Le candidat de l’opposition,
serein mais vigilant explique la stratégie d’une victoire qu’il estime acquise.
Entretien exclusif avec Le Quorum.
Le Quorum : A
quelques jours du second tour de la présidentielle, quel est votre état
d’esprit ?
Macky Sall : Je suis très serein et très confiant, mais
en même temps vigilant. Je sais que sur le plan électoral nous avons
mathématiquement gagné les élections. Nous étions 14 candidats. Les 13 qui
étaient tous de l’opposition ont totalisé 66% des suffrages. Le candidat
sortant qui, d’ailleurs ne devait pas participer à la compétition totalisé 34%.
Il n’a aucun soutien parmi ceux qui étaient en compétition. Tous, sans
exception, ont décidé de soutenir ma candidature au second tour. Donc, c’est
clair, de ce point de vue, la messe est dite. Mais nous devons rester
vigilants. Parce que les signaux qui nous viennent, les informations que nous
avons, font état de tentatives désespérées de fabrications de cartes
d’électeurs, d’achats de consciences. Si l’on en est réduit à cela, c’est que assurément,
c’est fini de l’autre côté. Et, c’est pourquoi, je crois que les Sénégalais
devront encore se mobiliser plus que pendant le premier tour. Et rester
vigilants pour faire respecter leur choix.
LQ : Les
appareils ne sont peut-être pas maîtres des votes ; ensuite il y a quand même
eu un fort taux d’abstentions, si tant est que le nombre d’électeurs officiels correspond
à la réalité ?

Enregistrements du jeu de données
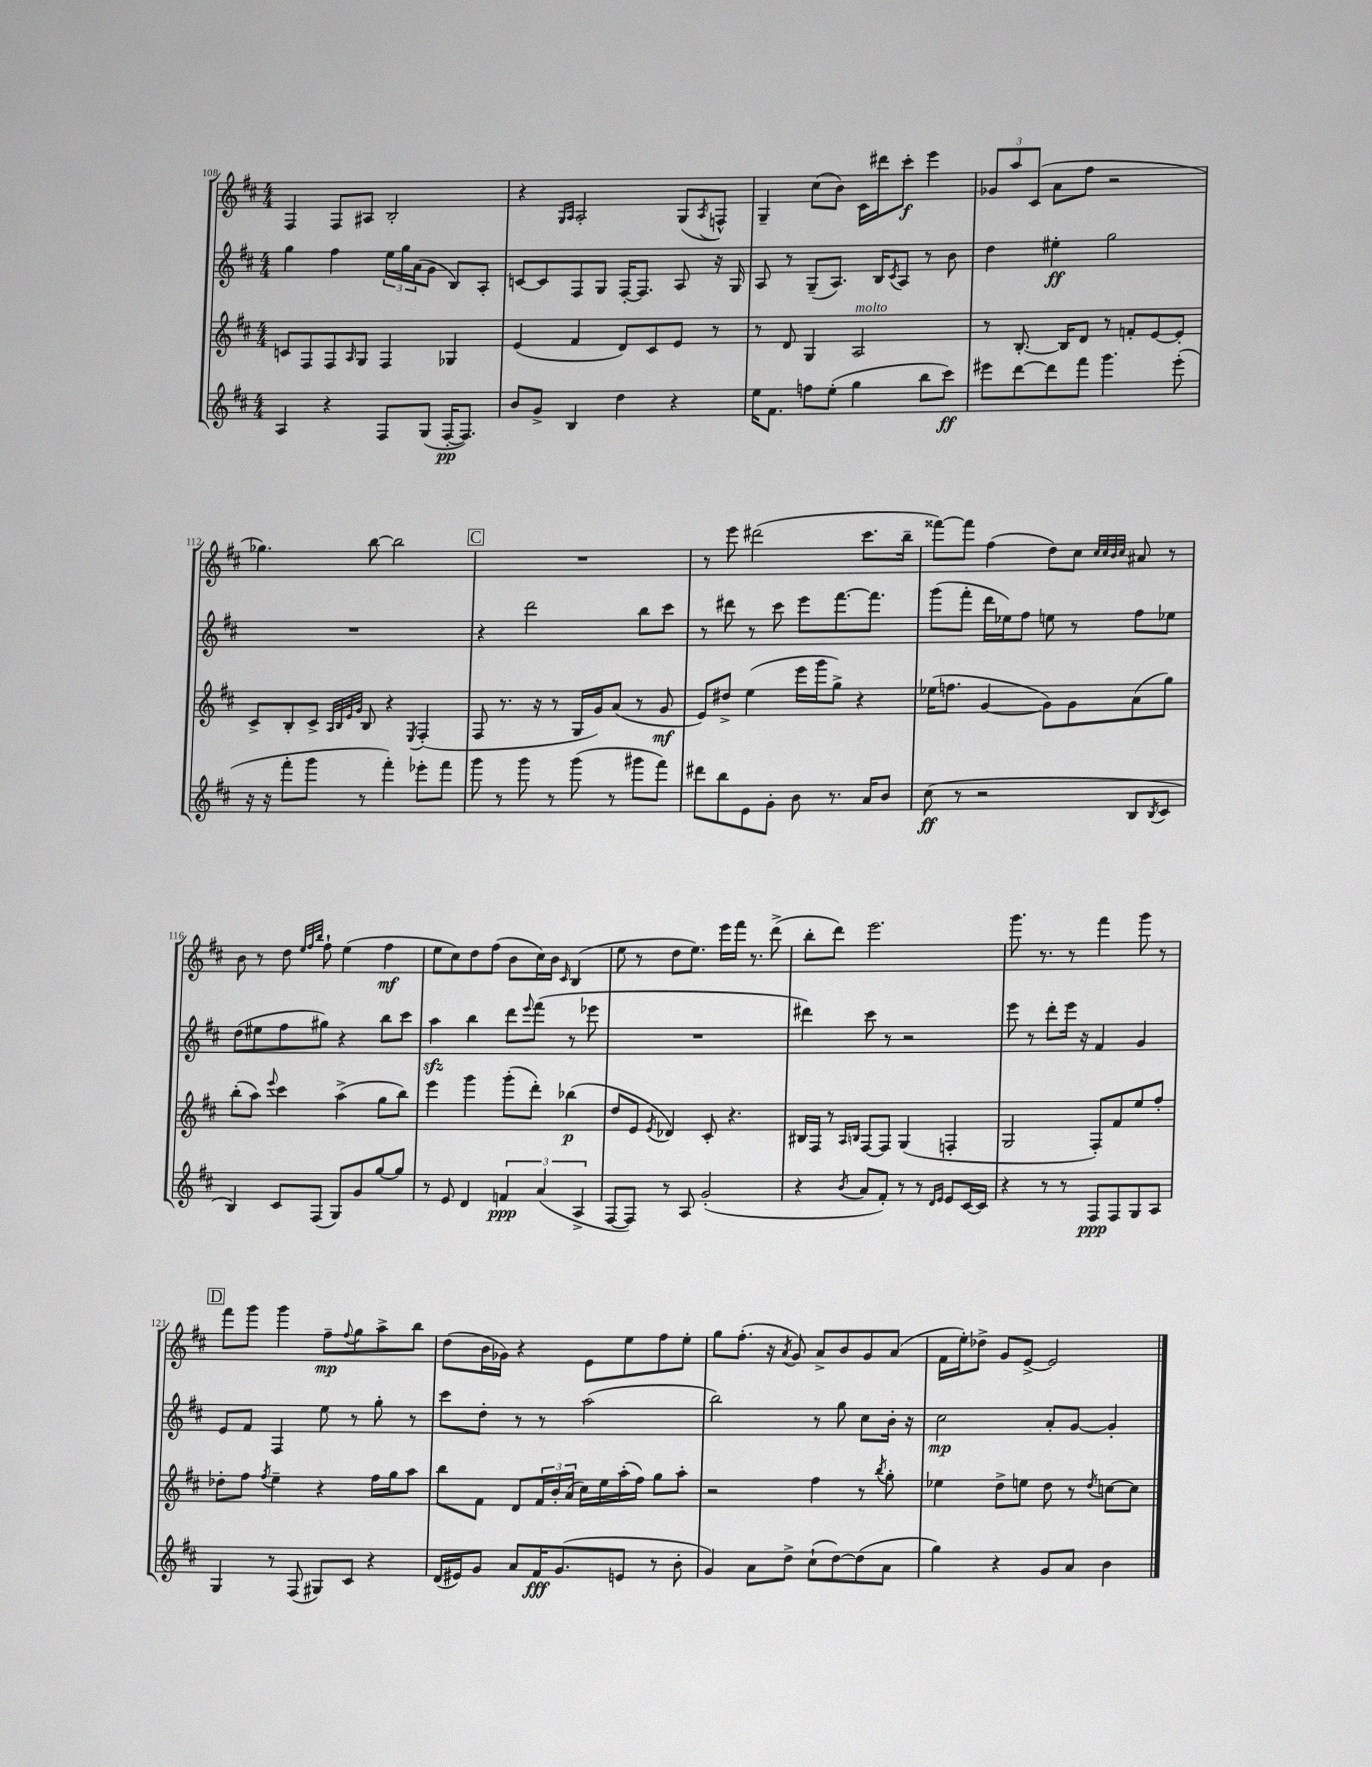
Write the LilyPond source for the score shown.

<<
\new StaffGroup <<
\new Staff = "s0" {
    \clef treble \key d \major \numericTimeSignature \time 4/4
    fis4 fis8 ais8 b2-. |
    r4 \grace { g16 a16 } a2-. g8( \acciaccatura { a8 } f8-^) |
    g4-- cis''8( b'8) cis'16 dis'''16 cis'''8-.\f e'''4 |
    \tuplet 3/2 { ges'8 a''8 cis'8( } a'8 fis''8 r2 |
    ges''4.) b''8~ b''2 |
    \mark \markup { \box "C" } R1 |
    r8 e'''8 dis'''2( cis'''8. b''16-- |
    fisis'''8~) fisis'''8 fis''4( d''8) cis''8 \grace { cis''32 cis''32 b'32 cis''32 } ais'8 r8 |
    b'8 r8 d''8 \grace { e''32 fis''32 b''32 } fis''8-! e''4( fis''4\mf |
    e''8 cis''8) d''8 fis''8( b'8 cis''16) b'16 \grace { cis'16 } b4( |
    e''8 r8 d''8 e''8.) e'''16 fis'''16 r8. d'''8->( |
    b''8-. d'''8) e'''2. |
    g'''8. r8. r8 fis'''4 g'''8 r8 |
    \mark \markup { \box "D" } fis'''8 g'''8 g'''4 fis''8--\mp \appoggiatura { fis''8 } g''8 a''8-> b''8 |
    d''8( b'16 ges'16) r4 e'8 e''8 fis''8 e''8-. |
    g''8 fis''8.-.( r16 \acciaccatura { a'8 } g'8) a'8-> b'8 g'8 a'8( |
    fis'16 e''16-.) des''8-> g'8 e'8~-> e'2 \bar "|." |
}
\new Staff = "s1" {
    \clef treble \key d \major \numericTimeSignature \time 4/4
    g''4 fis''4 \tuplet 3/2 { e''16 g''16 a'16( } g'8 b8) a8-. |
    c'8~ c'8 fis8 g8 fis16~-. fis8. a8 r16 g16 |
    a8 r8 g8--( a8.) b16 \acciaccatura { cis'8 } a8 r8 b'8 |
    d''4 eis''4-.\ff g''2 |
    R1 |
    \mark \markup { \box "C" } r4 d'''2 b''8 cis'''8 |
    r8 dis'''8 r8 cis'''8 e'''8 fis'''8.~ fis'''8. |
    g'''8( fis'''8-. d'''16 ees''16) fis''8 e''8 r8 fis''8 ees''8 |
    d''8( eis''8 fis''8 gis''8) r4 b''8 cis'''8 |
    a''4\sfz b''4 d'''8 \appoggiatura { e'''8 } fis'''8( r8 ees'''8 |
    R1 |
    dis'''4) cis'''8 r8 r2 |
    e'''8 r8 d'''8-. e'''16 r16 fis'4 g'4 |
    \mark \markup { \box "D" } e'8 fis'8 fis4 e''8 r8 g''8-. r8 |
    cis'''8 d''8-. r8 r8 a''2( |
    b''2) r8 g''8 cis''8 b'16-. r16 |
    cis''2\mp a'8-. g'8~ g'4-. \bar "|." |
}
\new Staff = "s2" {
    \clef treble \key d \major \numericTimeSignature \time 4/4
    c'8 fis8 fis8 \grace { a16 } g8 fis4 ges4 |
    e'4( fis'4 d'8) cis'8 e'8 r8 |
    r8 d'8 g4 a2^\markup { \italic "molto" } |
    r8 b8.~-. b16 d'8 r8 f'8-. e'8~ e'8-. |
    cis'8-> b8-. cis'8-> \grace { a32 b32 e'32 g'32 } b8 r4 \acciaccatura { e8 } fis4-.( |
    \mark \markup { \box "C" } fis8 r8. r16 r8 g16 g'16) a'8( r8 g'8\mf |
    e'8) dis''8-> e''4( e'''16 g'''16 g''8->) r4 |
    ees''16( f''8. g'4~ g'8) g'8 a'8( g''8) |
    b''8-.( a''8) \appoggiatura { e'''8 } cis'''4 a''4->( g''8 b''8) |
    e'''4 g'''4 g'''8-.( d'''8-.) bes''4\p( |
    d''8 e'8 \acciaccatura { e'8 } des'4) cis'8-. r4. |
    bis16 fis16 r8 \grace { a16 b16 } fis8~ fis8 g4( f4-. |
    g2 fis8-.) fis'8 e''8 fis''8-. |
    \mark \markup { \box "D" } des''8-. fis''8 \acciaccatura { fis''8 } e''4-- r4 fis''16 g''16 a''8 |
    b''8 fis'8 d'8 \tuplet 3/2 { fis'16 b'16-. a'16( } cis''16) e''16 a''16-.( fis''16) g''8 a''8-. |
    r2 fis''4 r8 \acciaccatura { b''8 } g''8-. |
    ees''4 d''8-> e''8 d''8 r8 \acciaccatura { d''8 } c''8~ c''8 \bar "|." |
}
\new Staff = "s3" {
    \clef treble \key d \major \numericTimeSignature \time 4/4
    a4 r4 fis8 g8( fis16~-.\pp fis8.) |
    b'8 g'8-> b4 d''4 r4 |
    e''16 fis'8. f''8 e''8-.( g''4 b''8 cis'''8\ff) |
    eis'''8 d'''8~ d'''8 fis'''8 g'''4. eis'''8-.( |
    r16 r16 fis'''8-. g'''8 r8 fis'''4-.) ees'''8-. fis'''8 |
    \mark \markup { \box "C" } g'''8 r8 g'''8 r8 g'''8( r8 gis'''8 fis'''8) |
    dis'''8 b''8 e'8 g'8-. b'8 r8. a'16 b'8 |
    cis''8\ff( r8 r2 b8 \acciaccatura { b8 } cis'8 |
    b4) cis'8 fis8( g8) g'8 g''8~ g''8 |
    r8 e'8 d'4 \tuplet 3/2 { f'4\ppp a'4( a4-> } |
    fis8~ fis8) r8 a8 g'2-.( |
    r4 \acciaccatura { b'8 } a'8 fis'8-.) r8 r8 \grace { d'16 e'16 } e'8 cis'16~ cis'16 |
    r4 r8 r8 fis8\ppp fis8 g8 a8 |
    \mark \markup { \box "D" } g4 r8 fis8( gis8) cis'8 r4 |
    d'16( eis'16) g'8 a'8 fis'16\fff g'8.( e'8 r8 b'8-. |
    g'4) a'8 d''8-> cis''8-!( d''8~) d''8( a'8 |
    g''4) r4 g'8 a'8 b'4 \bar "|." |
}
>>
>>
\layout { \context { \Score currentBarNumber = #108 } }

** Exercices **
a. Recopiez mot pour mot le passage de l'entretien avec Macky Sall, tout ce qui va de "Il n’a aucun" jusqu'à "respecter leur choix.".
b. D'après l'entretien avec Macky Sall, quel pourcentage des suffrages le candidat sortant a-t-il obtenu au premier tour ?
c. Poursuivez l'entretien avec Macky Sall à partir de l'endroit où il s'arrête.

** Réponses **
a.
Il n’a aucun soutien parmi ceux qui étaient en compétition. Tous, sans
exception, ont décidé de soutenir ma candidature au second tour. Donc, c’est
clair, de ce point de vue, la messe est dite. Mais nous devons rester
vigilants. Parce que les signaux qui nous viennent, les informations que nous
avons, font état de tentatives désespérées de fabrications de cartes
d’électeurs, d’achats de consciences. Si l’on en est réduit à cela, c’est que assurément,
c’est fini de l’autre côté. Et, c’est pourquoi, je crois que les Sénégalais
devront encore se mobiliser plus que pendant le premier tour. Et rester
vigilants pour faire respecter leur choix.

b. 34 %.

c.
MS : Oui, je crois que les chiffres ne correspondent
pas du tout la réalité. Puisque déjà, tous ceux qui ont été inscrits ces
dernières années, qui représentent 500 000 voix, n’ont pas pu avoir obtenir leurs
cartes d’électeurs. Ou parfois, ils avaient leurs cartes d’électeurs, mais pas
leurs cartes nationales d’identité. Donc ce ne sont pas des électeurs. Il faut
défalquer des 5 080 000 inscrits, à peu près 500 000. Ensuite il y a 130
000 personnes décédées depuis le début du processus, qui sont encore dans le
fichier. Au total donc c’est plus de 600 000 à 650 000 personnes qu’il faut
enlever du fichier pour avoir l’existant réel. Le taux de participation doit s’établit
à partir de ces données. Donc, vouloir bâtir une stratégie autour de la
remobilisation des abstentionnistes me paraît être suspect. Et de toute façon,
ne correspond pas à la réalité électorale de notre pays. Donc, je crois que
l’un dans l’autre les Sénégalais se sont mobilisés réellement. Bon, il y a eu
aussi des menaces qui n’ont pas facilité, peut-être, la mobilisation de
certaines personnes. Mais en tout état de cause, pour ce qui nous concerne,
tout le monde est motivé pour aller voter le 25 mars.
LQ : Il n’empêche
que le report des voix des recalés du premier tour en votre faveur ne saurait
être garanti à 100%.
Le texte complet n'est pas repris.